Nuestros hogares han estado cerrados a las visitas de amigos durante dos largos meses debido a la pandemia del Covid-19. El hogar ha quedado cerrado a los demás por proteger a los nuestros, por miedo, por prudencia, o por el cumplimiento de las normas que no nos permiten juntarnos. Esta separación resulta dolorosa, aunque en ocasiones atenuada por la comunicación a través de una pantalla. La acogida de otros configura nuestro hogar y a nosotros mismos. El deseo que hay en cada uno se va haciendo más fuerte según vemos que se aproxima el momento de la reunión.

Necesitamos volver a inaugurar nuestra casa con una invitación a quien ya la conoce.

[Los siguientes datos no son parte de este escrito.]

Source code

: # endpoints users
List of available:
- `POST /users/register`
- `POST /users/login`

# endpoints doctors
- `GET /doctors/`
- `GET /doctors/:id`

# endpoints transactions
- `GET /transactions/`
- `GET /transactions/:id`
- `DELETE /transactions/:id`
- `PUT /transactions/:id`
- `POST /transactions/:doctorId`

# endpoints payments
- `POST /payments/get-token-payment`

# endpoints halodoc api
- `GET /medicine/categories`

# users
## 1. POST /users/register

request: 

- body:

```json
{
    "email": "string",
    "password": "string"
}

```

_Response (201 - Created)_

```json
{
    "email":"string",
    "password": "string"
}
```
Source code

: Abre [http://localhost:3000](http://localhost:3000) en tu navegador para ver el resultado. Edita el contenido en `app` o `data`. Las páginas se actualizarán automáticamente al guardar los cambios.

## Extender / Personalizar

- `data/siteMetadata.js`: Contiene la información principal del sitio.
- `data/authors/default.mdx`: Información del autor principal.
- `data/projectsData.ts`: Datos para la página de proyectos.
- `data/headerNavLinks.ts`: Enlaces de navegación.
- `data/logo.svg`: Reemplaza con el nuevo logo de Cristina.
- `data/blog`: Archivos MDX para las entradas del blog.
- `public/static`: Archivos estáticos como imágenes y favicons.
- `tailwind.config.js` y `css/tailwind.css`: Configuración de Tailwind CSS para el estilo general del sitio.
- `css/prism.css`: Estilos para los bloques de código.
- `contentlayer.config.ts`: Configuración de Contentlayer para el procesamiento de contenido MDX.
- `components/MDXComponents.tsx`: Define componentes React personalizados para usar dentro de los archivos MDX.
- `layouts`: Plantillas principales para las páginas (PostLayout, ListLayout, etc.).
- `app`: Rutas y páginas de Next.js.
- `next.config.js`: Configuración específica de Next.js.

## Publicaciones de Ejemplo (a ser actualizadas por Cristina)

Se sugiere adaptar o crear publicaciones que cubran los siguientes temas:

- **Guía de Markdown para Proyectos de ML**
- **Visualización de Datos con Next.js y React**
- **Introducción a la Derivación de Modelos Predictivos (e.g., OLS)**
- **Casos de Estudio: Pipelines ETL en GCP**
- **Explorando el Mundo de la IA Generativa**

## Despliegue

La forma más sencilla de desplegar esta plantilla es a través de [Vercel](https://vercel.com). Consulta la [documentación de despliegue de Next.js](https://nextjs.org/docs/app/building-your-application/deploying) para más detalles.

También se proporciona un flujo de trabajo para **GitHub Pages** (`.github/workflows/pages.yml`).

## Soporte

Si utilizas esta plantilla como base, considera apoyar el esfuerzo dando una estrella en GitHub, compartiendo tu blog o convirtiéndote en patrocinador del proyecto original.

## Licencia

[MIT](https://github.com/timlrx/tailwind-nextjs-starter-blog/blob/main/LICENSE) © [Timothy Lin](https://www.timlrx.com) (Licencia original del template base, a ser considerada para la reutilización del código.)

Nos necesitamos unos a otros, y necesitamos compartir comida y bebida que nos hacen sentir vivos. Es alrededor de la mesa donde nos encontramos con nuestros hermanos, nos damos a los demás y crecemos juntos.

En el Evangelio de San Juan que la Iglesia proclama estos días, Jesús nos dice «En verdad, en verdad os digo: si no coméis la carne del Hijo del Hombre, y no bebéis su sangre, no tendréis vida en vosotros. El que come mi carne y bebe mi sangre tiene vida eterna, y yo le resucitaré el último día. Porque mi carne es verdadera comida y mi sangre verdadera bebida» (Jn 6, 53-55). Así más arde nuestro corazón por el deseo de compartir el alimento que nos da la vida eterna y de juntarnos con nuestros hermanos en nuestro hogar, que es la Iglesia, para poder celebrar juntos que Cristo ha resucitado.